Der Neubau akzentuiert mit einem Kopfbau diese stadträumlich wichtige Situation und schafft mit seiner baukörperlichen Ausrichtung und Ausformulierung den notwendigen Lärmschutz für die angrenzenden Nutzungen. Unter der Priorität optimaler äußerer und interner Betriebsabläufe entstehen kreuzungsfreie Abläufe, die Bereiche unterschiedlicher Nutzungsschwerpunkte aufzeigen. Das Gebäudeensemble aus langgestrecktem Funktionsbau entlang der Stuttgarter Straße, der nach Süden gestaffelten Fahrzeughalle und das Kopfhaus mit Schulungs- und Jugendraum widerspiegeln die inneren Funktionen, Nutzungen.
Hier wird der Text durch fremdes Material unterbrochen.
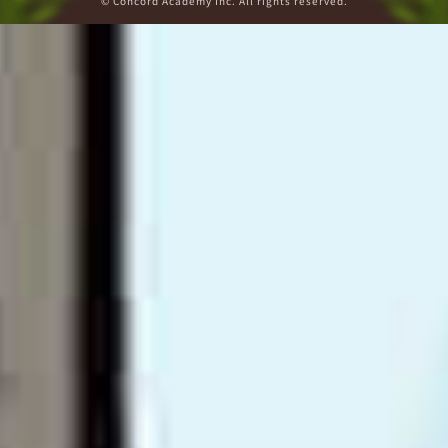
© Concord Academy Inc. All rights reserved.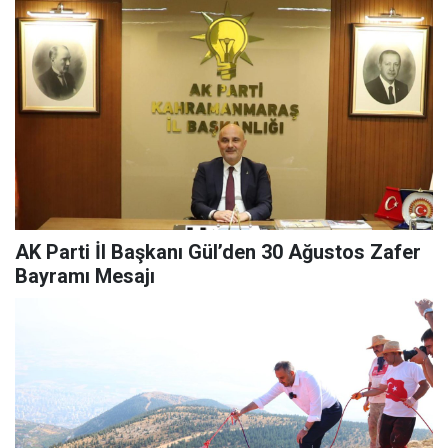
AK Parti İl Başkanı Gül’den 30 Ağustos Zafer
Bayramı Mesajı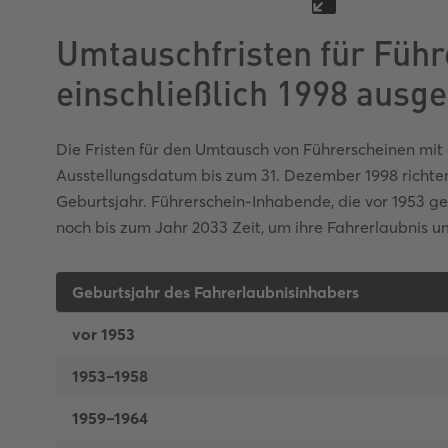
Umtauschfristen für Führe
einschließlich 1998 ausge
Die Fristen für den Umtausch von Führerscheinen mit
Ausstellungsdatum bis zum 31. Dezember 1998 richte
Geburtsjahr. Führerschein-Inhabende, die vor 1953 
noch bis zum Jahr 2033 Zeit, um ihre Fahrerlaubnis 
Geburtsjahr des Fahrerlaubnisinhabers
vor 1953
1953–1958
1959–1964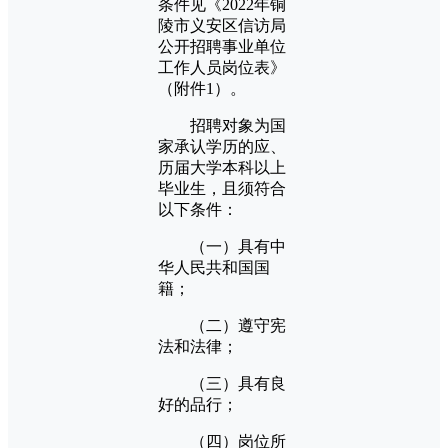
条件见《2022年铜
陵市义安区信访局
公开招聘事业单位
工作人员岗位表》
（附件1）。
招聘对象为国
家承认学历的应、
历届大学本科以上
毕业生，且须符合
以下条件：
（一）具有中
华人民共和国国
籍；
（二）遵守宪
法和法律；
（三）具有良
好的品行；
（四）岗位所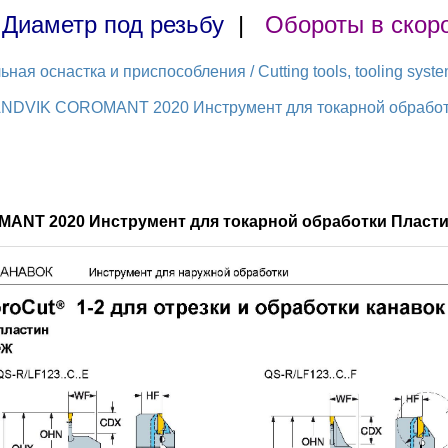
|
Диаметр под резьбу
|
Обороты в скор
ая оснастка и приспособления / Cutting tools, tooling syst
ANDVIK COROMANT 2020 Инструмент для токарной обработки
MANT 2020 Инструмент для токарной обработки Пласти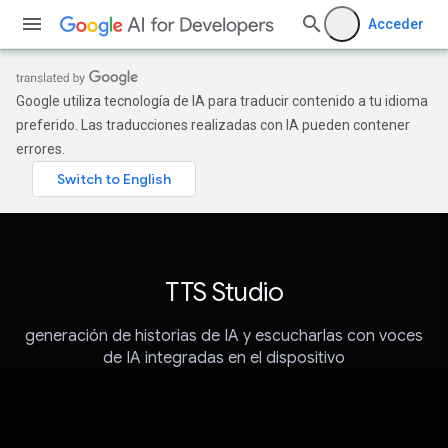
Acceder
Google utiliza tecnología de IA para traducir contenido a tu idioma
preferido. Las traducciones realizadas con IA pueden contener
errores.
TTS Studio
generación de historias de IA y escucharlas con voces
de IA integradas en el dispositivo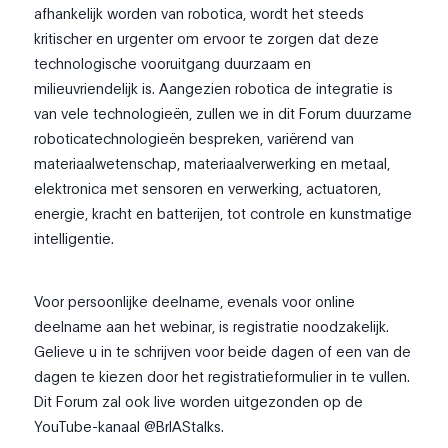
afhankelijk worden van robotica, wordt het steeds
kritischer en urgenter om ervoor te zorgen dat deze
technologische vooruitgang duurzaam en
milieuvriendelijk is. Aangezien robotica de integratie is
van vele technologieën, zullen we in dit Forum duurzame
roboticatechnologieën bespreken, variërend van
materiaalwetenschap, materiaalverwerking en metaal,
elektronica met sensoren en verwerking, actuatoren,
energie, kracht en batterijen, tot controle en kunstmatige
intelligentie.
Voor persoonlijke deelname, evenals voor online
deelname aan het webinar, is registratie noodzakelijk.
Gelieve u in te schrijven voor beide dagen of een van de
dagen te kiezen door het registratieformulier in te vullen.
Dit Forum zal ook live worden uitgezonden op de
YouTube-kanaal @BrIAStalks.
Die, für die Funktionalität des neuen Feuerwehrhauses wichtigen störungsfreien Alarmwege von der Alarmierung bis zur Einsatzfahrt bestimmen die inneren Raumzuordnungen und Raumpositionierungen. Alle Räume sind mit Tageslicht belichtet, ein Oberlichtband in die Fahrzeughalle schafft zusätzliche Lichtqualitäten. Abgelöst im Obergeschoss über dem Haupteingang, das Foyer erreichbar, wurde der Schulungs- und Jugendraum mit seinen notwendigen Nebenräumen positioniert. Die unterschiedlichen Funktionen des Neubaus werden in einer differenzierten Materialität der Fassade nach Außen sichtbar. Die Fahrzeughalle als Massivbau in Sichtbeton, der langgestreckte Funktionsbau entlang der Stuttgarter Straße mit einer Klinkerfassade und der die Eingangssituation prägende Kopfbau mit einer gelochten vorgehängten und hinterlüfteten Cortenstahl-Fassade. Materialien von hoher Robustheit, Gebrauchstauglichkeit und geringen Instandhaltungsaufwendungen.